Le film est très américain, ne serait-ce que par son casting…
Je suis Américaine. Mes films sont tous tournés en anglais parce que c’est ma langue maternelle. Je n’allais pas aborder les dialogues en français du XVIIIe siècle! De plus je voulais travailler avec Kirsten Dunst.

Pourquoi elle?
Nous avions déjà travaillé ensemble dans «Virgin Suicides». A l’époque elle n’avait que 17 ans. J’ai voulu trouver le juste équilibre du personnage de la reine. J’ai mis en exergue son côté humain avec ses défauts et ses qualités, sans montrer l’héroïne méchante que l’on s’attend peut-être à découvrir. Et Kirsten sait dégager à la fois cette fraîcheur enfantine et cette résignation propre à l’image que j’avais de la reine. Elle exprime son émotion avec peu de chose et surtout elle connaît ma sensibilité et mes goûts. Kirsten a tout de suite compris le ton irrévérencieux que je voulais apporter au film et à son personnage.

Vous remettez en question la véracité de certaines citations historiques…
Vous faites allusion aux propos de la reine: «Ils n’ont plus de pain? Eh bien qu’ils mangent de la brioche»? Selon ma recherche et selon l’autobiographie de Fraser, Marie-Antoinette n’aurait jamais dit cela. J’ai mis en avant la différence entre un message transmis, une rumeur pour ne pas dire un commérage et la personne réelle qu’était la reine. Je me suis basée sur des faits historiques, j’ai fait des recherches, mais, les scènes et discussions intimes sont issues directement de mon imagination.

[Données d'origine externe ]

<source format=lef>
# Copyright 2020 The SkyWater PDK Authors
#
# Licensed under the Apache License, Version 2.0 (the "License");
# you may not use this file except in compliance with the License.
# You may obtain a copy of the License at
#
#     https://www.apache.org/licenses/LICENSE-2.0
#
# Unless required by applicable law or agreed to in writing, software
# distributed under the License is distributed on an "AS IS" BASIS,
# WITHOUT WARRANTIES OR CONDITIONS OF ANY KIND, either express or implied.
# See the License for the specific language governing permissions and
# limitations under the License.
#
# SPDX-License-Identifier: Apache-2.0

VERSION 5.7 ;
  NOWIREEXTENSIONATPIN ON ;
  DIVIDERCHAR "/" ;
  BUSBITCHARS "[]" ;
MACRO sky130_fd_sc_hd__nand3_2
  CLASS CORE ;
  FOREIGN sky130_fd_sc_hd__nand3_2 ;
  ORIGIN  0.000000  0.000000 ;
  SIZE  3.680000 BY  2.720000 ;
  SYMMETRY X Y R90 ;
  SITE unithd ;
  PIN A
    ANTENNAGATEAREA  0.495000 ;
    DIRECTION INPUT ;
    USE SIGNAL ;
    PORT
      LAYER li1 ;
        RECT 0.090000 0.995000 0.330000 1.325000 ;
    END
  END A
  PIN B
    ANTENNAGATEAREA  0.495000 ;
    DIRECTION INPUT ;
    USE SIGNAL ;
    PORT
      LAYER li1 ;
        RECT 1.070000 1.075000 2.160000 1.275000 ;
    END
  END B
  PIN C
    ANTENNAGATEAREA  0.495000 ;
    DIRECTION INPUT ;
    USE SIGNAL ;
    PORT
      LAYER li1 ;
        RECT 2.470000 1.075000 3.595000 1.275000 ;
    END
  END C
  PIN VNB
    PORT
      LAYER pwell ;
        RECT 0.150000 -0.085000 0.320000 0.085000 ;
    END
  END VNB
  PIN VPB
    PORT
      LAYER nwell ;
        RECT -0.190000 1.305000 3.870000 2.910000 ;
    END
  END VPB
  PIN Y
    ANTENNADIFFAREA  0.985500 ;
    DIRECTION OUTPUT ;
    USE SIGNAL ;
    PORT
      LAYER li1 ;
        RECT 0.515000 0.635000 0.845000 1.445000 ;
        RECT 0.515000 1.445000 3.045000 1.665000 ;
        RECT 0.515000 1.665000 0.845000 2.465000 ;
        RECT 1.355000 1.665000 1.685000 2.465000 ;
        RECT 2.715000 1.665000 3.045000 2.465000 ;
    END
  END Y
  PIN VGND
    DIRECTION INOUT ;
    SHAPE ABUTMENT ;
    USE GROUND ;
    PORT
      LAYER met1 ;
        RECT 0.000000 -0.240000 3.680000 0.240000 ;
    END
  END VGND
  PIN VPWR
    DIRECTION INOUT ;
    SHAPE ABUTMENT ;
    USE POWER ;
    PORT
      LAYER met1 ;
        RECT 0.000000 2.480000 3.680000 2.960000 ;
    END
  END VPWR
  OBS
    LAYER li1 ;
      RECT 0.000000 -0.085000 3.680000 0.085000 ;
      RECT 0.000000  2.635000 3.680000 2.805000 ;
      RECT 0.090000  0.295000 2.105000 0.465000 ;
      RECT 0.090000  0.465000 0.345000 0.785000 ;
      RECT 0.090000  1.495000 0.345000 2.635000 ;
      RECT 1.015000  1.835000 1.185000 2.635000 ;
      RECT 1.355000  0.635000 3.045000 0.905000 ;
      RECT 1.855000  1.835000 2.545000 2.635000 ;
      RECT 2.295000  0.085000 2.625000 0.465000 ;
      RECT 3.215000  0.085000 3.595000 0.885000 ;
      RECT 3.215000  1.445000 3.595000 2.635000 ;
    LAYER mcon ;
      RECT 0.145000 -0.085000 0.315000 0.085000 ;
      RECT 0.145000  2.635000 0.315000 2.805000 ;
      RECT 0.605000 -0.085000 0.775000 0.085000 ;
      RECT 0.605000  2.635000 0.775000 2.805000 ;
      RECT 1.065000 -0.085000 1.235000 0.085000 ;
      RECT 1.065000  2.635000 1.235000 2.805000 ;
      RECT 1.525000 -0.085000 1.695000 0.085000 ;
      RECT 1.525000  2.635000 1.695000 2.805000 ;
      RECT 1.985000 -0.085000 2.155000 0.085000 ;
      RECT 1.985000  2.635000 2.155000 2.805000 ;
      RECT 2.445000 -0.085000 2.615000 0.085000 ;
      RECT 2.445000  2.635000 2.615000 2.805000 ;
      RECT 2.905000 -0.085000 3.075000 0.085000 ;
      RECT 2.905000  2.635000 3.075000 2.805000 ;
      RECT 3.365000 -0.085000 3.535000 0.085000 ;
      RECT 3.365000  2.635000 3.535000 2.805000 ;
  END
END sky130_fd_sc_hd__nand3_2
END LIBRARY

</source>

Comme le fait d’attribuer à la reine un amant en la personne du comte Fersen?
On possède des traces de cette relation amoureuse ainsi que des lettres écrites. Mais personne ne sait exactement ce qui s’est passé et s’il s’est réellement passé quelque chose entre les deux mis à part le fait qu’ils s’appréciaient. J’espère pour eux que cela s’est passé comme dans le film!

Comment avez-vous fait pour recréer le quotidien de la cour au XVIIIe siècle?
Nous avions visité les appartements de Marie-Antoinette. Les couleurs qu’elle avait choisies pour décorer ses pièces variaient du turquoise au rose. Nous nous sommes inspirés de cette palette pour rester proche du personnage et de son univers jeune et naïf. Tout a été étudié dans les moindres détails: les tissus en soie, en velours, les draperies et étoffes brillantes des robes, les arrangements floraux même les gâteaux et autres mets que les cuisiniers du palais préparaient. La reine vivait dans un cadre féerique qui frôlait parfois la décadence. Je voulais retranscrire cette notion de luxe à l’écran.

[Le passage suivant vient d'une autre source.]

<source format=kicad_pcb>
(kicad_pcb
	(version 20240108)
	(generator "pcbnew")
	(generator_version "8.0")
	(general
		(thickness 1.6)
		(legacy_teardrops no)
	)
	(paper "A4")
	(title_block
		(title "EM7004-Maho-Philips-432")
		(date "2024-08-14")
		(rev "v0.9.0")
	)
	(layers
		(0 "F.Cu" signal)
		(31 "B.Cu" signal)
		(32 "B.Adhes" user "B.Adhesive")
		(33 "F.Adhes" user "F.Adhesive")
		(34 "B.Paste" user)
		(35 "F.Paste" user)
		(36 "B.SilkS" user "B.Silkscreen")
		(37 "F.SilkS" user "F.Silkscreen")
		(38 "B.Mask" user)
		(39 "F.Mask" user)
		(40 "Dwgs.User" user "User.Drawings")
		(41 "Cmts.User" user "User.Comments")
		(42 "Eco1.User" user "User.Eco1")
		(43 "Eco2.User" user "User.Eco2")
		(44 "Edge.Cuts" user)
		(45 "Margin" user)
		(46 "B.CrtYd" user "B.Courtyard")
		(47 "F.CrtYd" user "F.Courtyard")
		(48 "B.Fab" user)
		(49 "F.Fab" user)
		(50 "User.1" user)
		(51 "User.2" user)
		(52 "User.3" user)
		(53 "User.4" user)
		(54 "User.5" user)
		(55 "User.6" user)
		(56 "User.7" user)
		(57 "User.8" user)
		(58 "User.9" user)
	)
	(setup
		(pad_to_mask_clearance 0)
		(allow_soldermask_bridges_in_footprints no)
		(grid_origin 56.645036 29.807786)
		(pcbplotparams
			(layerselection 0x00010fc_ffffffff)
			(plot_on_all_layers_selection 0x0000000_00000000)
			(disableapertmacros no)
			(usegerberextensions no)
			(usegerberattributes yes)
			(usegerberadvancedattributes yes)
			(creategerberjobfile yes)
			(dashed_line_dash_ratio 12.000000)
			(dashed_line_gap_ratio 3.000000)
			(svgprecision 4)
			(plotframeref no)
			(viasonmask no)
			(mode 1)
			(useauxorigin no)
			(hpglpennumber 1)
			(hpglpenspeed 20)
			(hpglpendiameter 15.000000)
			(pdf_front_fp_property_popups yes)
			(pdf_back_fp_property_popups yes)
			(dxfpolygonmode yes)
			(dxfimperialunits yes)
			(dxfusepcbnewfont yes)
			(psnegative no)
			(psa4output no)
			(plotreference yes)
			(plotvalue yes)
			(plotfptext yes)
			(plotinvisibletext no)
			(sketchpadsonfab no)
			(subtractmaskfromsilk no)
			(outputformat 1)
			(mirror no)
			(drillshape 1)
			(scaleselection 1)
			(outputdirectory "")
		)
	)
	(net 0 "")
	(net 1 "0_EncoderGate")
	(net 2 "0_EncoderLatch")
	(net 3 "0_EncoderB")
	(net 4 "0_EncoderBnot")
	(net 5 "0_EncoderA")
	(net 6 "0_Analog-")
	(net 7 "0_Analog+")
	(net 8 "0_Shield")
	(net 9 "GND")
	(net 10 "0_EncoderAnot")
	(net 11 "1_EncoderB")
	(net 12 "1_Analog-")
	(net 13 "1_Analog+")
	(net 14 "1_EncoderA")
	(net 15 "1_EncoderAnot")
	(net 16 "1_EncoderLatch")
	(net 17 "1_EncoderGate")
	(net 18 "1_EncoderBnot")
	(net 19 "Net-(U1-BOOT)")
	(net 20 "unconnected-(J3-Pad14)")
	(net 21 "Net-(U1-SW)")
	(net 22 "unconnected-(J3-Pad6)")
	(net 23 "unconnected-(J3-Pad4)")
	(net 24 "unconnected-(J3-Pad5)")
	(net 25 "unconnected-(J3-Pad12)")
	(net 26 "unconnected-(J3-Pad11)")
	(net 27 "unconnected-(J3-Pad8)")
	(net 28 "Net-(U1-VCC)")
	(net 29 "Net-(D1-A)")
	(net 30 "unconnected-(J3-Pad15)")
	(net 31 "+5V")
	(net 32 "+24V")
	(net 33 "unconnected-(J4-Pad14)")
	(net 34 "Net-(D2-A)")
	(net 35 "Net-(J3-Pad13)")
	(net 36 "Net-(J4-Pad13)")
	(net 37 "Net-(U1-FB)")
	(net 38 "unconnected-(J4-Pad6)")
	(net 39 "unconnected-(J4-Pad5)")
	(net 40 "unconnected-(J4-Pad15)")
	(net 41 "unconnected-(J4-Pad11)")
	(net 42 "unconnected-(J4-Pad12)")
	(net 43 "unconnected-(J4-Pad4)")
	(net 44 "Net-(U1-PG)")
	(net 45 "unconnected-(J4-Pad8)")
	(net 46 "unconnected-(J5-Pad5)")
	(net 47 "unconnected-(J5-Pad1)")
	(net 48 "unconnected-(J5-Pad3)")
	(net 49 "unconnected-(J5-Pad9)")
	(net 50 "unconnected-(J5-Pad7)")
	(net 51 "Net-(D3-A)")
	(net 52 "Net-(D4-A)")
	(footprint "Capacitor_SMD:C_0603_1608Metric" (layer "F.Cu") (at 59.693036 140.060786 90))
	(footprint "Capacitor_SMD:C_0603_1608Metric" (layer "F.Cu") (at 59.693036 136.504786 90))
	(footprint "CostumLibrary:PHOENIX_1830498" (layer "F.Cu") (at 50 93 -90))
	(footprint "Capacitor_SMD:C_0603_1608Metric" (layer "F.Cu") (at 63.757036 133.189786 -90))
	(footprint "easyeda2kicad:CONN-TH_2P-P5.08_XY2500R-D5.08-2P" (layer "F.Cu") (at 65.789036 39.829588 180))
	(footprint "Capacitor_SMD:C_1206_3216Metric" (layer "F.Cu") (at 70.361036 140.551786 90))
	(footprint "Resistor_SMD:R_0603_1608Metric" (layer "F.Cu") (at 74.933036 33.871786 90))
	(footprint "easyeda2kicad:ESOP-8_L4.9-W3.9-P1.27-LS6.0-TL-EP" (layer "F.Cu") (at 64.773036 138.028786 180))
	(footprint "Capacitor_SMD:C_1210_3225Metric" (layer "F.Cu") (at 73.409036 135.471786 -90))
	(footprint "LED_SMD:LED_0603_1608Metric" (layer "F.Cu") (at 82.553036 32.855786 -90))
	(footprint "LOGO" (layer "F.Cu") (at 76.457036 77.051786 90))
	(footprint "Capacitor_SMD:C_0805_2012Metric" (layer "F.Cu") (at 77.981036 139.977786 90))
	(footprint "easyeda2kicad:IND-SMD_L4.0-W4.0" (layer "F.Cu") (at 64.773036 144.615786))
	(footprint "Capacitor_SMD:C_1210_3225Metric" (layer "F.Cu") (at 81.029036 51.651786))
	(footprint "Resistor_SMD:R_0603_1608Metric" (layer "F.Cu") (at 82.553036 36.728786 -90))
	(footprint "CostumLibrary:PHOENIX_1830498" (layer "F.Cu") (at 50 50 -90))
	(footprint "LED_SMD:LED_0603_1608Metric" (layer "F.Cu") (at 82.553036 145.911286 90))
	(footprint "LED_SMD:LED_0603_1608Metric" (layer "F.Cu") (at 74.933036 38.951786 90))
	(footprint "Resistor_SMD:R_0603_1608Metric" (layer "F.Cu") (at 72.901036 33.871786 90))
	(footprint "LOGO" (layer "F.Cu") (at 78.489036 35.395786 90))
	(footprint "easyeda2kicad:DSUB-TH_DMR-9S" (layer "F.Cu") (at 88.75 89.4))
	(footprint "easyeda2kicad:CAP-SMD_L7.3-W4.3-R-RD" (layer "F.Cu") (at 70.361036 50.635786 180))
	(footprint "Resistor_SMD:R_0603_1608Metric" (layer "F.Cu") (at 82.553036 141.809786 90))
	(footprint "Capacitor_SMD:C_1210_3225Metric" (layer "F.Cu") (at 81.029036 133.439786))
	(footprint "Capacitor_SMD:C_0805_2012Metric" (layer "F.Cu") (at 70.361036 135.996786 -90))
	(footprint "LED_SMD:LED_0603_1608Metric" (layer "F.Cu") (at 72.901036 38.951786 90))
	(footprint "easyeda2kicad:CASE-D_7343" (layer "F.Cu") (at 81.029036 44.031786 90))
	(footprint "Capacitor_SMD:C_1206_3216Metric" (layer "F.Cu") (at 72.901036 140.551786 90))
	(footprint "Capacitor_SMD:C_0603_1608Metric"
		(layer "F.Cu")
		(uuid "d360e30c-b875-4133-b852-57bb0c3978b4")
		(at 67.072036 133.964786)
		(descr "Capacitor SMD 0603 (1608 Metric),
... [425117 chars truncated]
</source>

Tourner dans le château même de Versailles devait avoir des désavantages…
Nous devions prendre en compte les horaires des visites. Pour donner vie aux pièces du musée, nous avons changé le mobilier pour ne pas abîmer l’original. D’ailleurs, je ne voulais pas donner l’idée d’un film dans lequel le vernis poussiéreux de l’époque ressorte.

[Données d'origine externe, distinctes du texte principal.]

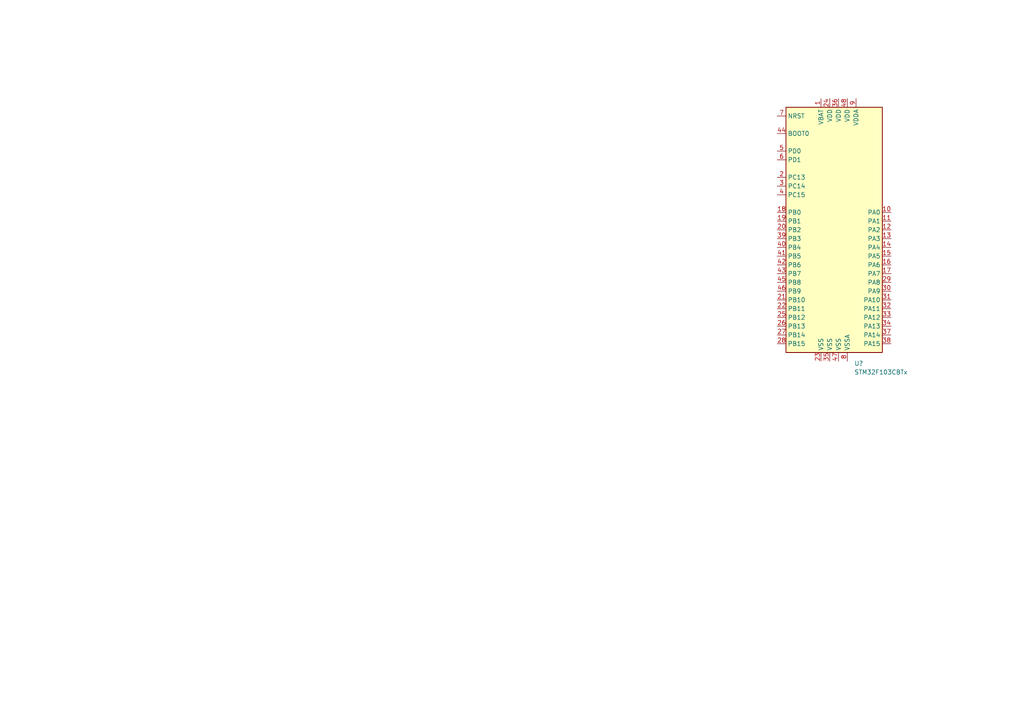
<source format=kicad_sch>
(kicad_sch (version 20211123) (generator eeschema)

  (uuid ab45b5d3-e6e2-4eaa-9470-ed056579914c)

  (paper "A4")

  


  (symbol (lib_id "MCU_ST_STM32F1:STM32F103CBTx") (at 243.205 66.675 0) (unit 1)
    (in_bom yes) (on_board yes) (fields_autoplaced)
    (uuid a44fa225-7a1c-4998-a589-7cc571b556ab)
    (property "Reference" "U?" (id 0) (at 247.7644 105.41 0)
      (effects (font (size 1.27 1.27)) (justify left))
    )
    (property "Value" "STM32F103CBTx" (id 1) (at 247.7644 107.95 0)
      (effects (font (size 1.27 1.27)) (justify left))
    )
    (property "Footprint" "Package_QFP:LQFP-48_7x7mm_P0.5mm" (id 2) (at 227.965 102.235 0)
      (effects (font (size 1.27 1.27)) (justify right) hide)
    )
    (property "Datasheet" "http://www.st.com/st-web-ui/static/active/en/resource/technical/document/datasheet/CD00161566.pdf" (id 3) (at 243.205 66.675 0)
      (effects (font (size 1.27 1.27)) hide)
    )
    (pin "1" (uuid d95ccb6e-fa9f-4ef5-80ca-f435972aef09))
    (pin "10" (uuid 83650de2-994e-4f04-857e-f8273138a4ea))
    (pin "11" (uuid d9b53649-086b-4ef1-8436-4f038b477d14))
    (pin "12" (uuid bc9a1eed-7def-4638-9455-84e145ae37e5))
    (pin "13" (uuid 92bfc279-ca55-4ae3-bd10-4b492fbc7438))
    (pin "14" (uuid 2f50636e-addd-429a-85a9-61a9070e00e6))
    (pin "15" (uuid 43edd420-a723-48aa-8635-56a13cf28a5e))
    (pin "16" (uuid c9b1865f-6f02-43aa-a1ec-550278c9e831))
    (pin "17" (uuid b4257772-8198-41db-acef-0c144ad912d0))
    (pin "18" (uuid 48067033-032a-4433-9d7d-28236e8a3c9d))
    (pin "19" (uuid 5da65ce5-cf11-430d-bb67-4f4a94e21bf2))
    (pin "2" (uuid 0c7fd6ef-3758-49ba-92da-a0bce36602b6))
    (pin "20" (uuid 81d3555b-20dd-43d1-95de-a0297033edb8))
    (pin "21" (uuid e5a48e93-ef6e-4f3a-9a3c-7679e35ddfca))
    (pin "22" (uuid 822d55ff-5c03-43f2-a687-7058a2d7d53a))
    (pin "23" (uuid df3808de-df5c-4338-8192-4fecb94dbdc3))
    (pin "24" (uuid 385cad21-0b31-4ef7-a928-b26e5783193d))
    (pin "25" (uuid 6b2bce1c-32b7-4069-89b0-71baf3aeaffa))
    (pin "26" (uuid f2eb393a-f00c-4dbd-9a07-7bb50cc14577))
    (pin "27" (uuid c36b5040-eacc-4225-be4c-260fd8826ba1))
    (pin "28" (uuid 4e2d189b-605a-46ab-8bac-fceaf48bbcb8))
    (pin "29" (uuid 33ab307e-bf8a-4afb-87d4-1cb70f82f504))
    (pin "3" (uuid 609f360d-9049-454e-8bbb-128b0d7e29d7))
    (pin "30" (uuid 938983a0-c4ab-4ded-b0e4-80821dc2b9e1))
    (pin "31" (uuid e615997c-4552-4f6c-83b2-f7fc32a664b9))
    (pin "32" (uuid 6e6f275d-14eb-4c66-a147-5102a03eeb1a))
    (pin "33" (uuid cd5067c9-391d-40f7-b7dd-186bef6a1672))
    (pin "34" (uuid 7183b1d5-4a2f-4489-bc2a-b0dc41535a07))
    (pin "35" (uuid e868d236-10b4-4c0c-bc7e-fcbcd64ebe82))
    (pin "36" (uuid f98f6ae3-159b-4f49-b2e8-92073fb9e0b7))
    (pin "37" (uuid 8cea3b49-a429-4e03-9c4f-3739efcd058e))
    (pin "38" (uuid 21e69766-f85b-491f-a851-77c419f154cc))
    (pin "39" (uuid 1e504d08-bfe4-46c8-a48d-d2f374d54d4f))
    (pin "4" (uuid a98bbc51-f83d-4a2f-af13-b2dd22f909e2))
    (pin "40" (uuid 7641724d-af23-48aa-84ab-2c2bb4da17d8))
    (pin "41" (uuid bfd82ffc-6fb1-41e4-a237-1faeaca22661))
    (pin "42" (uuid 1d217d4f-fa57-4d1c-98d6-ffef9810b52d))
    (pin "43" (uuid 3e06b421-a881-46a9-b914-c5808459e50a))
    (pin "44" (uuid d8fcbb08-047e-425f-8c8b-1454f43577d5))
    (pin "45" (uuid 354f0feb-421a-4974-8f7a-d8f3b0838531))
    (pin "46" (uuid 251fab9b-5ddc-4a31-90e9-1aaa1e5e85c9))
    (pin "47" (uuid 46100ed3-c1b5-4bd2-8d2c-a413c409eb60))
    (pin "48" (uuid d02bcbd6-08b6-420e-bf3a-36adde322fe5))
    (pin "5" (uuid e374966c-aec1-48f2-9056-714791e105f0))
    (pin "6" (uuid 41ebcc83-3c7f-4191-b9b9-4690ea611945))
    (pin "7" (uuid f28fa4bd-bbb8-4300-8e46-f10243f0fa18))
    (pin "8" (uuid 1e861b07-2322-4ab5-a20f-01bf208075ea))
    (pin "9" (uuid 359f2b40-4ad8-48c4-9ec7-d7c1fb74fe3d))
  )

  (sheet_instances
    (path "/" (page "1"))
  )

  (symbol_instances
    (path "/a44fa225-7a1c-4998-a589-7cc571b556ab"
      (reference "U?") (unit 1) (value "STM32F103CBTx") (footprint "Package_QFP:LQFP-48_7x7mm_P0.5mm")
    )
  )
)

</source>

Marie-Antoinette, mère de famille, esseulée, ignorée par son époux ressemble un peu à Lady Diana…
On m’a souvent fait la remarque, mais Lady Di n’était pas une source d’inspiration.

Certains thèmes réapparaissent dans vos trois films, comme le passage à l’âge adulte…
Mes deux premiers films ont jalonné ma vingtaine. Ils m’ont accompagnés dans ma propre expérience de la vie. «Marie-Antoinette» marque pour moi la fin d’une période, le début d’une ère nouvelle, celle de ma trentaine déjà entamée!

Avez-vous l’impression que le besoin de raconter des histoires est dans vos gênes?
Depuis toute petite, je fréquente les plateaux de tournages avec mon frère. Mon père nous avait offert une caméra et nous nous amusions à filmer. Le cinéma m’a toujours intéressé, même si dans mes cours j’ai abordé différents domaines artistiques.

Votre père, producteur exécutif de ce film, vous a-t-il conseillé sur le tournage?
Il est venu en tout six ou sept fois sur le tournage. Il m’a poussé à aborder cette histoire d’une manière libre et personnelle.

Enfant, vous étiez déjà sous les feux des projecteurs. Un peu comme Marie-Antoinette?
D’un point de vue humain, je me suis un peu identifiée à cette reine, même si dans son cas, elle est plongée dans une réalité extrême. Je suis née dans une famille de cinéastes mais je n’ai pas pour autant l’impression d’avoir grandi dans une bulle.